Stated task = From the court judgment below, reproduce word for word the part that opens with the words containing "4.PW2, Stephen Ngugi" and closes with "collected the body.".

# Start of Reading passage

1.This is a first appeal emanating from the judgment of the High Court at Nairobi dated on July 9, 2019 by Wakiaga, J. in criminal case No 27 of 2015. Before we embark on the facts of the case, we remind ourselves of our mandate as a first appellate court as was aptly set out in the case of Okeno v Republic  EA 32, thus:
2.The appellant was charged with the offence of murder contrary to section 203 as read with section 204 of the Penal Code. The particulars were that on the night of December 22, 2014 at New Donholm Estate within Nairobi county, murdered Willy Mwongeri Mbugua, hereinafter, “the deceased”. The appellant denied the charges, was tried, found guilty, convicted and sentenced to 25 years imprisonment. During trial, the prosecution called 13 witnesses and the brief facts of the case as gathered through those witnesses are as below.
3.PW1, Mary Maureen Gathoni Mbugu, a sister to the deceased, on December 23, 2014 called her mother PW4, Eunice Cate Wairimu Mbugua, to enquire if she knew where the deceased was. PW4 then asked her to go and check on him. On arrival, she found the deceased’s body lying on the sofa set facing upwards with stab wounds on the neck and stomach. She noticed that his bag and laptop were missing and under the chair there was a blood stained knife, the carpet was blood soaked and walls were spattered with blood. She knew the appellant as a friend of the deceased and that they were also business partners in a De-jaying business. Subsequently, police came and removed the body.
4.PW2, Stephen Ngugi Wateru, the caretaker of the apartments where the deceased lived, stated that on December 24, 2014, he went to the deceased’s apartment and found the door unlocked. When he entered, he found things strewn all over. The deceased was lying down with his body wrapped in bed sheet, when he removed the bed sheet, he saw that his body had stab wounds. He called PW1 and together they went and reported the incident to the police who came, recorded statements and collected the body.

# End of Reading passage
# Start of Information provided

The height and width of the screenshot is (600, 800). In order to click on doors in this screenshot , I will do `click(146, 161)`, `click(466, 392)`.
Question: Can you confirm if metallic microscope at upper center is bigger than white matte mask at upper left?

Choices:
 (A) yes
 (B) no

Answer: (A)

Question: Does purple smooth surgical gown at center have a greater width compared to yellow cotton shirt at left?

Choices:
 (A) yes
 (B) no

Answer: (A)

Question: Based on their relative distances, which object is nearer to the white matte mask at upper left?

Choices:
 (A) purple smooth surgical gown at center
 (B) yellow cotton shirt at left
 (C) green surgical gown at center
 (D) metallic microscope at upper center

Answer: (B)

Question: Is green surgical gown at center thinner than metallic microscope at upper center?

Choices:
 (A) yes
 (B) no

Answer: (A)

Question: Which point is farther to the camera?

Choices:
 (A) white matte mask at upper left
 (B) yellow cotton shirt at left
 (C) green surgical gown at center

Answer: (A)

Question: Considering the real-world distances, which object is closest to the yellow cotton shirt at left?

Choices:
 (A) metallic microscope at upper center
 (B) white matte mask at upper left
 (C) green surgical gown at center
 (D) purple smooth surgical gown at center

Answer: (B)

# End of Information provided

Exercise response =
4.PW2, Stephen Ngugi Wateru, the caretaker of the apartments where the deceased lived, stated that on December 24, 2014, he went to the deceased’s apartment and found the door unlocked. When he entered, he found things strewn all over. The deceased was lying down with his body wrapped in bed sheet, when he removed the bed sheet, he saw that his body had stab wounds. He called PW1 and together they went and reported the incident to the police who came, recorded statements and collected the body.